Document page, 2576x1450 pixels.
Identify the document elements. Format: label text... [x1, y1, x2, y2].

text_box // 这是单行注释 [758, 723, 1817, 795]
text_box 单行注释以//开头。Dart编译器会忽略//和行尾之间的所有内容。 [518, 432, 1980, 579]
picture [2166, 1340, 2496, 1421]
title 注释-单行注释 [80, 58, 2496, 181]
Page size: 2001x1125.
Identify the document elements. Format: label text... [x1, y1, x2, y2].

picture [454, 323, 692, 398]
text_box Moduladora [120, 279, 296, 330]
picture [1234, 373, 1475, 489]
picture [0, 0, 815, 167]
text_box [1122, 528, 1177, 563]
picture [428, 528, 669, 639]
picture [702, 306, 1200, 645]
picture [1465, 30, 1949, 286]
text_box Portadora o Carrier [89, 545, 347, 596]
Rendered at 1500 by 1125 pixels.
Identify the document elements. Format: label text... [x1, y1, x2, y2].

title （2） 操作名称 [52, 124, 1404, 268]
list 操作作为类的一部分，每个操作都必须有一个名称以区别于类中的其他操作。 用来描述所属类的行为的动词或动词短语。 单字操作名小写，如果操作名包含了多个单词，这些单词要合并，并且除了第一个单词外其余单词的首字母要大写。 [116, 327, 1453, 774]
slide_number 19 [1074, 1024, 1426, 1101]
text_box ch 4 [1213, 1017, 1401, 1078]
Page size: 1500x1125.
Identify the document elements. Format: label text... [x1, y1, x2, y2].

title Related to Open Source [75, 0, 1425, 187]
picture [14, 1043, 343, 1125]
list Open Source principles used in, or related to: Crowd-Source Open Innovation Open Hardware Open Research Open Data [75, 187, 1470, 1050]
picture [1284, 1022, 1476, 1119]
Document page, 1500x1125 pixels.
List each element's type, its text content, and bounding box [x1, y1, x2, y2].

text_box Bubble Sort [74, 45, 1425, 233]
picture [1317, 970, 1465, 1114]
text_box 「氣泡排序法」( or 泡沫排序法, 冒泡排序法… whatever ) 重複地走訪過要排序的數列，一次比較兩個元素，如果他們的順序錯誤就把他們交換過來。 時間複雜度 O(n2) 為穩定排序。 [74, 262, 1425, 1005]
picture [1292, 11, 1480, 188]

▸ **Job**
All entries must be given again exactly.

▸ **Result of this exercise**
Document page, 2576x1450 pixels.
Identify the document elements. Format: label text... [x1, y1, x2, y2].

text_box // 这是单行注释 [758, 723, 1817, 795]
text_box 单行注释以//开头。Dart编译器会忽略//和行尾之间的所有内容。 [518, 432, 1980, 579]
picture [2166, 1340, 2496, 1421]
title 注释-单行注释 [80, 58, 2496, 181]
Page size: 2001x1125.
Identify the document elements. Format: label text... [x1, y1, x2, y2].

picture [454, 323, 692, 398]
text_box Moduladora [120, 279, 296, 330]
picture [1234, 373, 1475, 489]
picture [0, 0, 815, 167]
text_box [1122, 528, 1177, 563]
picture [428, 528, 669, 639]
picture [702, 306, 1200, 645]
picture [1465, 30, 1949, 286]
text_box Portadora o Carrier [89, 545, 347, 596]
Rendered at 1500 by 1125 pixels.
Identify the document elements. Format: label text... [x1, y1, x2, y2].

title （2） 操作名称 [52, 124, 1404, 268]
list 操作作为类的一部分，每个操作都必须有一个名称以区别于类中的其他操作。 用来描述所属类的行为的动词或动词短语。 单字操作名小写，如果操作名包含了多个单词，这些单词要合并，并且除了第一个单词外其余单词的首字母要大写。 [116, 327, 1453, 774]
slide_number 19 [1074, 1024, 1426, 1101]
text_box ch 4 [1213, 1017, 1401, 1078]
Page size: 1500x1125.
Identify the document elements. Format: label text... [x1, y1, x2, y2].

title Related to Open Source [75, 0, 1425, 187]
picture [14, 1043, 343, 1125]
list Open Source principles used in, or related to: Crowd-Source Open Innovation Open Hardware Open Research Open Data [75, 187, 1470, 1050]
picture [1284, 1022, 1476, 1119]
Document page, 1500x1125 pixels.
List each element's type, its text content, and bounding box [x1, y1, x2, y2].

text_box Bubble Sort [74, 45, 1425, 233]
picture [1317, 970, 1465, 1114]
text_box 「氣泡排序法」( or 泡沫排序法, 冒泡排序法… whatever ) 重複地走訪過要排序的數列，一次比較兩個元素，如果他們的順序錯誤就把他們交換過來。 時間複雜度 O(n2) 為穩定排序。 [74, 262, 1425, 1005]
picture [1292, 11, 1480, 188]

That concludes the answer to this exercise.